Preceding a number with \ prints garbage value

Question

Preceding a number with escape character '\' produces garbage value Ex:

$a = \12;
print $a;

This code gives below output

SCALAR(0x2001ea8)

and the output changes when I again execute the program.

If I take a value(number) from user when the user gives any input starting with zero, I dont want it to interpret as octal number. So I wanted to escape zero if the number starts with zero.

Answer 1

[In a comment, the OP explained he wants numbers input by the user to be treated as decimal even if they have leading zeroes.]

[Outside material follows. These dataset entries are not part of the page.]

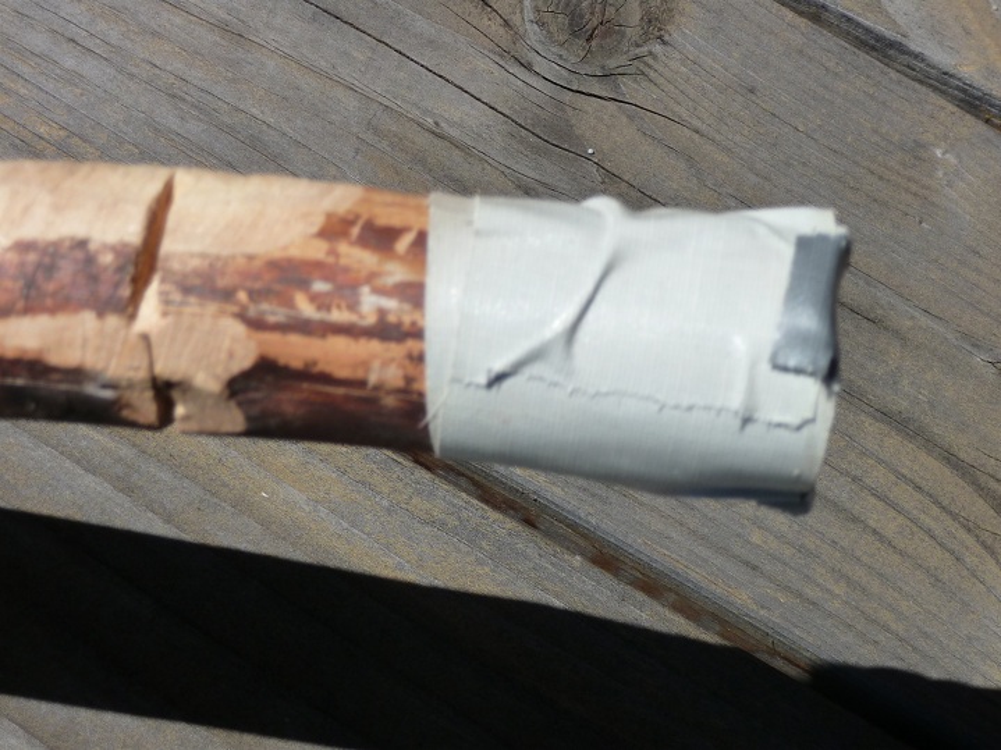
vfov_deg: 16.6
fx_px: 2573
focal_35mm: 89
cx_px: 500
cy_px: 375
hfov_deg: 22.0
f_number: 4.7
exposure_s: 1/1000
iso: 160
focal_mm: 15.2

In numerical literals (code that produces a number), a leading zero tells Perl that the number is in octal.

$ perl -E'say 045'
37

But that does not apply to numification (converting a string to a number).

# "045" is the same as reading 045 from handle or @ARGV.
$ perl -E'say 0+"045"'
45

So you don't have to do anything special. A 045 input by the user means forty-five (not thirty-seven) if you use it as a number.

If for some reason you did need to get rid of the leading zero, you could use

$var =~ s/^0+(?!\z)//;

The (?!\z) makes sure "0" doesn't become "".

Answer 2

It's not a garbage value. You are getting what Perl prints out when it prints a reference.

TYPE(ADDRESS)

It's expected functionality. If you want a \ in your string you'll need to escape it.

$str = "\\12";

Or as Ted Hopp pointed out in the comments with a string literal

$str = '\12';

See the Perl doc for more information.

Answer 3

In Perl, \ is the reference operator. It is analogous to C's & (address-of)